Market conditions and underwriting discipline reduce GWP
Zurich has said H1 general insurance figures were hit by catastrophe- and weather-driven events, but premiums fell 2% and profits fell 20%.
In local currency, premiums fell 4% and profits fell 19%.
General Insurance H1 highlights $m
- Gross written premiums and policy fees 17,940 (18,247)
- Business operating profit 1,377 (1,714)
- Combined ratio 98.0% (96.2%)
Senn says
Zurich’s chief executive officer Martin Senn said: “Our General Insurance business delivered a solid operating performance in a challenging economic and market environment.
“The business maintained its focus on protecting profit margins and absorbed the significant impact from an unusually large number of weather- and catastrophe-driven events.”
Rate increases
Zurich said: “Business operating profit decreased to USD 1.4 billion, mainly as a result of higher weather-related losses globally, the earthquake in Chile during the first quarter, and reduced investment income.

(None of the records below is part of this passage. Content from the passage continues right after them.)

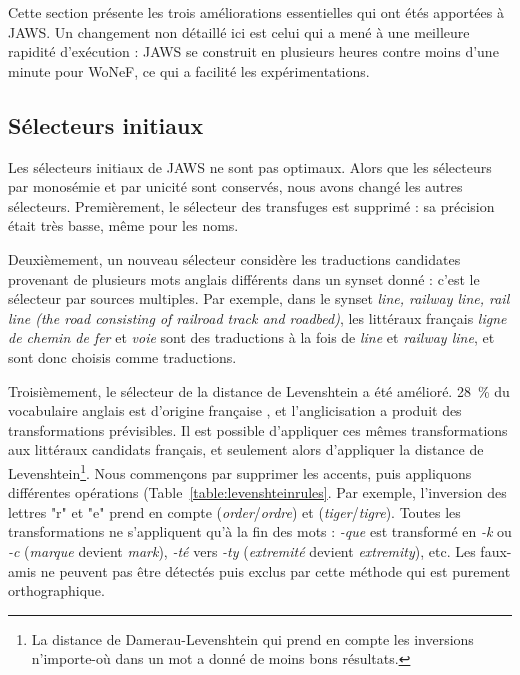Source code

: Cette section présente les trois améliorations essentielles qui ont étés
apportées à JAWS. Un changement non détaillé ici est celui qui a mené à une
meilleure rapidité d'exécution : JAWS se construit en plusieurs heures contre
moins d'une minute pour WoNeF, ce qui a facilité les expérimentations.

\subsection{Sélecteurs initiaux}
\label{subsec:revisiting_extraction_heuristics}


Les sélecteurs initiaux de JAWS ne sont pas optimaux. Alors que les sélecteurs
par monosémie et par unicité sont conservés, nous avons changé les autres
sélecteurs. Premièrement, le sélecteur des transfuges est supprimé : sa
précision était très basse, même pour les noms.

Deuxièmement, un nouveau sélecteur considère les traductions candidates
provenant de plusieurs mots anglais différents dans un synset donné : c'est le
sélecteur par sources multiples. Par exemple, dans le synset \textit{line,
railway line, rail line (the road consisting of railroad track and roadbed)},
les littéraux français \textit{ligne de chemin de fer} et \textit{voie} sont
des traductions à la fois de \textit{line} et \textit{railway line}, et sont
donc choisis comme traductions.

Troisièmement, le sélecteur de la distance de Levenshtein a été amélioré. 28~\%
du vocabulaire anglais est d'origine française \citep{finkenstaedt1973ordered},
et l'anglicisation a produit des transformations prévisibles. Il est possible
d'appliquer ces mêmes transformations aux littéraux candidats français, et
seulement alors d'appliquer la distance de Levenshtein\footnote{La distance de
    Damerau-Levenshtein qui prend en compte les inversions n'importe-où dans un
mot \citep{damerau1964technique} a donné de moins bons résultats.}. Nous
commençons par supprimer les accents, puis appliquons différentes opérations
(Table~\ref{table:levenshteinrules}. Par exemple, l'inversion des lettres "r"
et "e" prend en compte (\textit{order}/\textit{ordre}) et
(\textit{tiger}/\textit{tigre}).  Toutes les transformations ne s'appliquent
qu'à la fin des mots : \textit{-que} est transformé en \textit{-k} ou
\textit{-c} (\textit{marque} devient \textit{mark}), \textit{-té} vers
\textit{-ty} (\textit{extremité} devient \textit{extremity}), etc. Les
faux-amis ne peuvent pas être détectés puis exclus par cette méthode qui est
purement orthographique.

“Rate increases and targeted underwriting actions implemented over the past quarters compensated for the lower investment income contributing to improvements in the underlying loss ratio.
“However, the higher occurrence of severe weather- and catastrophe-driven events compared with prior year combined with lower volumes particularly impacting the expense ratio resulted in a deterioration of the combined ratio.
“The lower volumes were driven by both a continued decline in insured customer exposure, the competitive market environment and the group’s continued disciplined approach to underwriting.